Our productions also embrace and enhance the general education concerns of the university’s curriculum.  Involvement in the program bears general education credit through the Theatre practica numbers, this credit granted because such activity is deemed valuable for the non-major in terms of developing creativity and fostering understanding of the ways in which the arts communicate.  Also, as indicated above, the productions are often employed by the University Core and other campus general education courses as a featured part of course content, supplementing already established content.

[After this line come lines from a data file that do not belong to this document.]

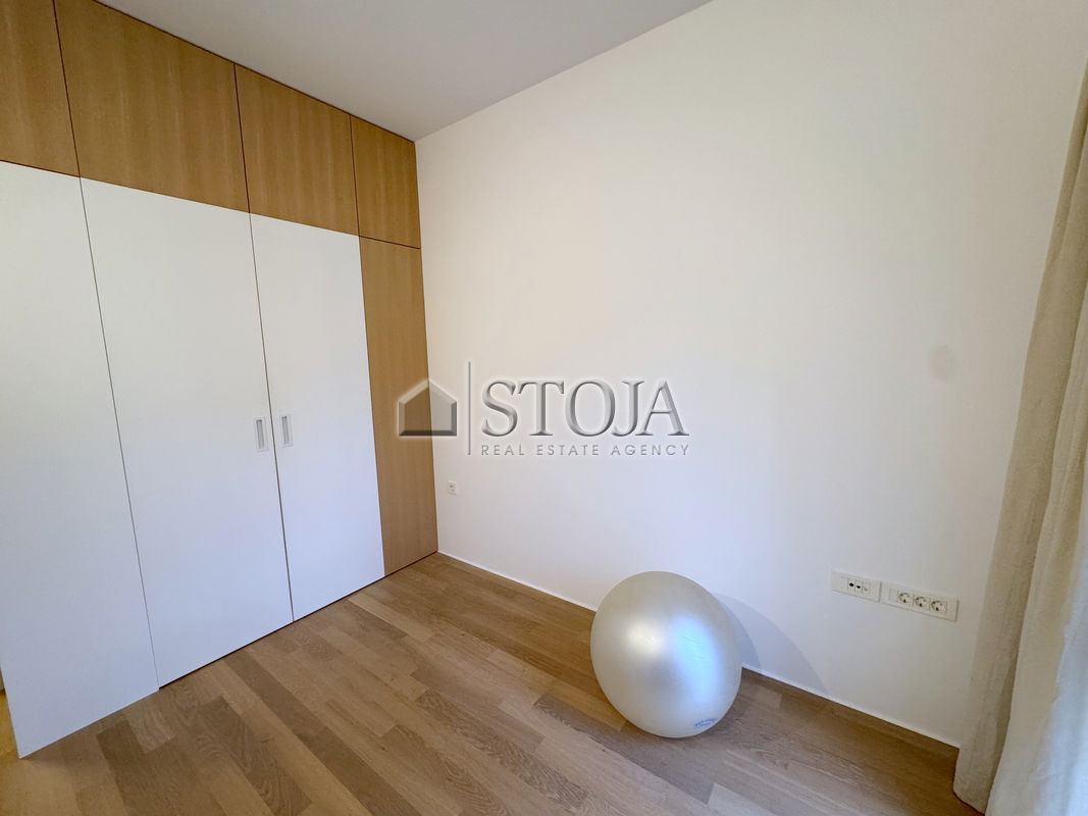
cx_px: 544
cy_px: 408
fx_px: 440
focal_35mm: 14
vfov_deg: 85.7
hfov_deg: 102.1
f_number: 2.2
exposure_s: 1/100
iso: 250
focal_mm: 2.22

Apart from instruction in technical skills of theatrical production, the University Theatre program is designed to hone leadership, organizational, and group skills in its partic­ipants.  The communal nature of the acts involved in assembling a performance demands careful ordering of priorities, in both the tasks to be accomplished and also in the relation­ship of one’s own task to another person’s task; accomplishing your task in a timely, or­dered manner and knowing where your job leaves off and another’s begins are skills which cross into many of life’s obligations.  Working with a group, the giving and taking of corpo­rate decision making, is another skill taught by communal artistry as demanded by theatre production.  Setting a group goal and working together to accomplish that goal excellently are among the greatest joys of the production setting, and a much different experience than, say, the group reading and shared discussion of a play script.  The communal activity is of tremendous significance, and is clearly one of the major attractions for those of us who produce theatre. Theatre is more about selflessness than it is about self.

Another curricular purpose of the University Theatre program is that of exposing the campus (and ourselves) to a wide range of theatrical literature, including the new scripts we create.  For us, the coming to grips with a script’s ideas, structure, and style—and applying generalization from that experience to scripts of similar structure and style—allows for a much more intimate understanding of entire blocks of play scripts than might otherwise be available through passive reading.  And for our audiences, saturated with television’s easy situation comedy and romantic melodrama, providing insight into alter­nate possibilities for dramatic art is an academic imperative: not so much the teaching of facts but the opening of possibilities is the obligation of all education.